A new test for French media

“Journalists from all over the world (France included) stand accused of being disconnected with reality and unable to forecast the news.”

It’s not breaking news that France will have a new president in 2017, but the election will have a major impact on the whole French media landscape. Here’s why.

alice-antheaume

  • The context of the French presidential election, to be held on April 23 and May 7, 2017, will be unlike any other. After Brexit, after Trump’s election, even after the French primaries on the right, journalists from all over the world (France included) stand accused of being disconnected with reality and unable to forecast the news. In France, it’s true that the media went full steam on former prime minister Alain Juppé, while his rival François Fillon, also a former prime minister, overpowered the competition. The French media now faces challenges: How to interview voters who don’t want to tell their real intentions? How to report facts when official sources sometimes lie?
  • The news competition will be fierce.

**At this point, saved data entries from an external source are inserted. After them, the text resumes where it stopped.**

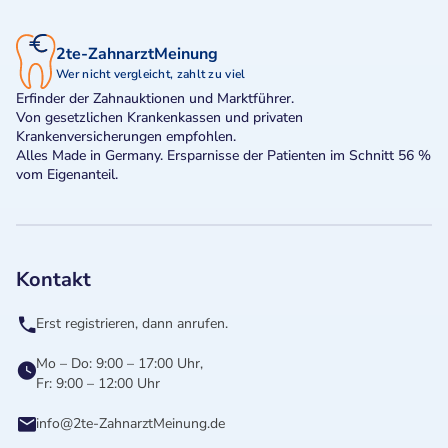
2te-ZahnarztMeinung
Wer nicht vergleicht, zahlt zu viel
Erfinder der Zahnauktionen und Marktführer.
Von gesetzlichen Krankenkassen und privaten
Krankenversicherungen empfohlen.
Alles Made in Germany. Ersparnisse der Patienten im Schnitt 56 %
vom Eigenanteil.
Kontakt
Erst registrieren, dann anrufen.
Mo – Do: 9:00 – 17:00 Uhr,
Fr: 9:00 – 12:00 Uhr
info@2te-ZahnarztMeinung.de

We won’t know who’ll have the greatest impact until the final runoff results. France’s legacy media companies are not so strong. Several international-born digital players are launching in France just before the run for the presidency (Business Insider, Forbes); others are now well established (Le Huffington Post, BuzzFeed, Slate.fr, etc.); others operate from Brussels, at the center of Europe (Politico); and others “made in France” (Les Jours, Contexte, Médiapart, etc.) are doing well online. The real fight may not only be between legacy and born-digital media, but between media companies and algorithms which are said to be the real decision makers for elections, especially for undecided voters.
  • The winner of the news competition will be the one who masters readers’ mobile screens. 44 percent of the French population uses a smartphone to access news. The French love push notifications, and “notification journalism” in France, if I can call it that, will be key. For Brexit, Politico Europe used a referendum tracker implemented in Apple Wallet to send notifications without any app. “We pushed news every 20 minutes, but our users wanted more,” said Politico’s Kate Day during her lecture at Sciences Po Journalism School. “They are really addicted when they are really interested in the topic.” Meanwhile, Le Monde’s team keeps mobile push notifications to no more than 5 per day. There’s no firm rule about the right frequency of alerts; besides, smartphones’ users can opt out if they’re getting overwhelmed. In 2017, the fight to become the best “pusher” is only beginning.

Alice Antheaume is executive dean at Sciences Po Journalism School in Paris.